“Constant dripping hollows out a stone.” ~ Lucretius
While I was cooking dinner last night, my daughter brought in the kitchen a small bag of seashells we found at the beach the past summer. She emptied the sack on the table and lined up the shells, largest to smallest. When I looked at the display, I noticed she had three large shells and several smaller ones, but while the little shells were mostly intact and still quite sharp at the edges, the larger shells were smooth and worn out, some of them missing parts.
I asked my daughter her opinion as to why the bigger shells were either broken or smooth at the edges, and her reply was instantaneous – the larger ones were thrown around with more force by the waves. Intrigued by her reply, I asked her why the waves would be harder on the larger shells, and her response to this question was that when something is small the wave takes it away, while “big things” stay where they are and the waves crash against them. That said, something else caught her attention and she left the kitchen. Of course, she also left me with a little food for thought.

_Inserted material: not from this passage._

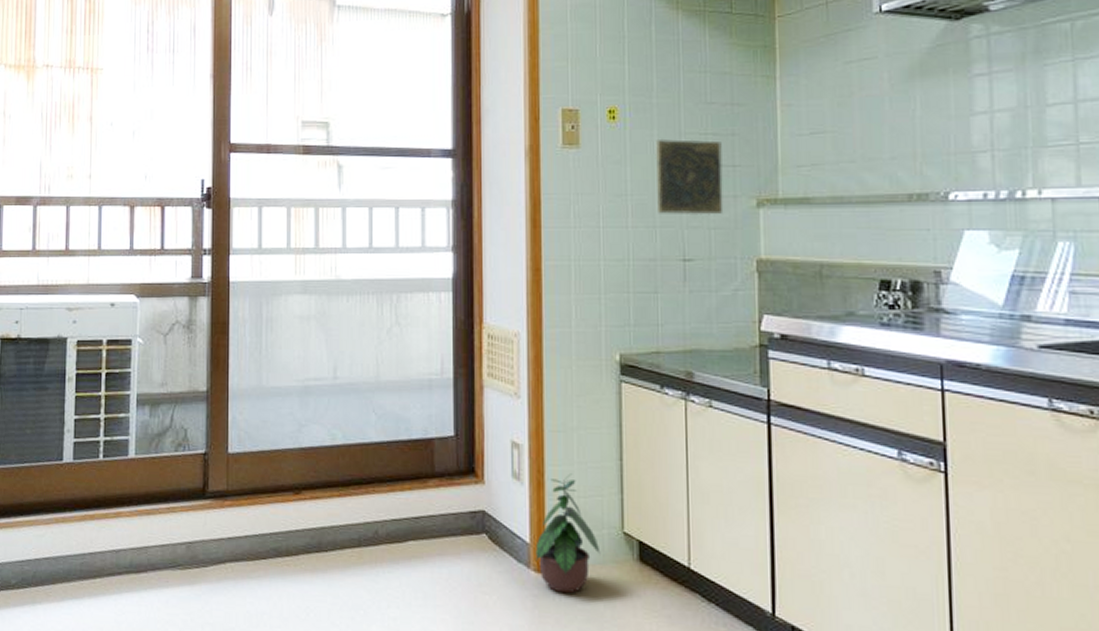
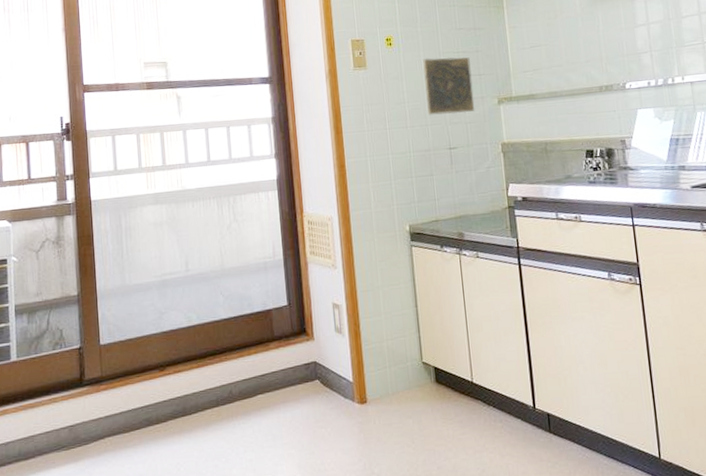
potted plant: present [535,473,601,594] -> none [357,322,407,418]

Was she correct? Did the big shells get damaged more because they resisted the waves? Maybe, going along with the random and brilliant thinking trail only children can follow, Morgan had hit on something real.
To test her theory, I went into the backyard to the little stream that runs behind our house and looked at the rocks on the bed – the small ones had sharp edges, while the larger ones were smooth and hollow in spots where the water constantly trickles.
The rocks small enough to move with the water during a storm were only scattered around and not damaged, while the larger ones – too heavy to be moved but by a great volume of water – rested in place and could not escape the damage.
When we move with the flow, although we might feel scattered to the four winds and unable to maintain a steady ground, we are likely to come out of the storm unscathed – flexibility allows us to come through in one piece. On the contrary, when we are too stubborn to move, and we stand our ground even when the current pushes against us, we cannot avoid coming out of the storm with at least some visible damage.
Structures and mindsets that don’t allow room for change are doomed to fail, and it will be only a matter of time before even an apparently harmless trickle of opposing energy will carve a hole in their foundations.
I went back inside and carried a couple of those rocks with me to show my daughter, but mostly to remind myself that fluid thinking and wave-riding can be priceless tools we can’t afford to walk into the future without.